Deterministic (runHarnessTest) — load the real plugin, drive a scripted mock model, assert the hook fired (or the context landed):

import {
  runHarnessTest,
  scriptModel,
  assertHookFired,
  assertRequestContains,
} from "vigiles/testing";

const r = await runHarnessTest({
  pluginDir: "./", // or { settings: { hooks: {...} } }
  transcript: true,
  model: scriptModel([{ text: "ok" }]),
});
assertHookFired(r, "SessionStart");
assertRequestContains(r, "expected injected text"); // did it actually land?

Eval — absolute (measure + judged) — testing one skill, the usual case: score its output directly against a rubric. No on/off baseline — this is the "is it any good?" oracle (what promptfoo/DeepEval lead with), and the right default when there's nothing to compare against:

import { measure, judged, skill, assertRates } from "vigiles/testing";

const report = await measure({
  pluginDir: "./",
  task: "…a task the skill should handle…",
  checks: [
    skill("my-plugin:my-skill"), // it fired
    judged("the answer correctly does X and avoids Y"), // …and the output is good
  ],
  trials: 6,
});
assertRates(report, { min: 0.8 }); // each check passes ≥ 80% of trials

Eval — relative (runEval + assertSignificant) — when the question is lift over no-skill (regression, or proving a change isn't noise): A/B the change on vs off and gate on significance, not eyeballing:

import { runEval, assertSignificant } from "vigiles/testing";

const report = await runEval({
  arms: { off: {}, on: { pluginDir: "./" } },
  task: "…a task the harness change should affect…",
  measure: (ctx) => ({ ok: /* a bare predicate over the trace */ true }),
  trials: 6,
  cache: "readwrite",
});
assertSignificant(report, { baseline: "off", arm: "on", metric: "ok" });

Step 4 — Run it

In a runner (node:test / vitest / jest) the tests are plain async functions.
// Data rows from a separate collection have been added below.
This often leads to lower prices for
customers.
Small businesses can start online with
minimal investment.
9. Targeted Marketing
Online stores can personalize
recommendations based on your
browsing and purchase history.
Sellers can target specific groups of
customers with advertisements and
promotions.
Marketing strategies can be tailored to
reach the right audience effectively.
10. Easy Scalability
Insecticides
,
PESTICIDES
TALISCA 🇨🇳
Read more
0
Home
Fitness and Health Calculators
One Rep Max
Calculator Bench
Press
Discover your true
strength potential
Or use the zero-setup CLI, which discovers and runs the files:

npx vigiles test                 # *.harness.{mjs,ts} — unit + deterministic, no API key
npx vigiles eval --trials=6      # *.eval.{mjs,ts} — real model (local / nightly, not CI)
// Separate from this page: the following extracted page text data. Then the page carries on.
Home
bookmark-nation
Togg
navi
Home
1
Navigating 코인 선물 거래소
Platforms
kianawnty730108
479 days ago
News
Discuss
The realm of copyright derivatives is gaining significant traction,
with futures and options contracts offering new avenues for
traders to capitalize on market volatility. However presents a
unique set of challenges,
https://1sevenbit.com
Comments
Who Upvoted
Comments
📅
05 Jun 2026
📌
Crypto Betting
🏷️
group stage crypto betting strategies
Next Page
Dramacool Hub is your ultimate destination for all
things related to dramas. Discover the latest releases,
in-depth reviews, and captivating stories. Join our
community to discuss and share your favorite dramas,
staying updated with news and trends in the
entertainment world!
Unit-tier runHook tests need no claude and always run — write and run them even with no claude installed. A tier that genuinely can't run reports a loud ⊘ SKIPPED (tallied separately, never a fake ✓); a standalone script emits one via skip(reason) from vigiles/testing. A skip passes by default, but in a CI job that asserts the capability is present, run vigiles test --no-skip so a skipped tier fails — a green-with-skips is untested surface. Keep unit + deterministic tests in CI (free); run evals locally or on a schedule with auth.
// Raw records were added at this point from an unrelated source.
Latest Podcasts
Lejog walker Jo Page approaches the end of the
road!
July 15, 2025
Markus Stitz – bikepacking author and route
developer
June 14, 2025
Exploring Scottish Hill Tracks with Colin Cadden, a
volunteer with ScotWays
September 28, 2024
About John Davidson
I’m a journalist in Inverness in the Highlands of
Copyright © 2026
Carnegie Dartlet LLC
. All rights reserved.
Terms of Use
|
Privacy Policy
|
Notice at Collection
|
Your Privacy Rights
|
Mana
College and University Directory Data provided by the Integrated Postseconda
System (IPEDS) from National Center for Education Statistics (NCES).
When the user didn't say what to test

Don't ask them to specify — pick something real and demonstrate. Scan the harness surface (Step 2), choose the cheapest meaningful test, write it, run it, and show the result. Good default picks, in order:

1. A PreToolUse hook → unit-test that it blocks the thing it's meant to block (and allows a safe sibling).
2. A SessionStart hook that injects context → deterministic test that the text actually reaches the model (assertRequestContains).
3. A skill → deterministic test that it resolves via pluginDir, then offer the paid measureTriggerRate eval as a follow-up.

Then say which tier you used and why, and offer to climb a tier if the cheaper test can't fully answer their question.

Reference

The full guide — every tier, testing skills for real, "fired ≠ landed", the safe-by-default sandbox, the coverage matrix, and how it compares to promptfoo — is in docs/harness-testing.md.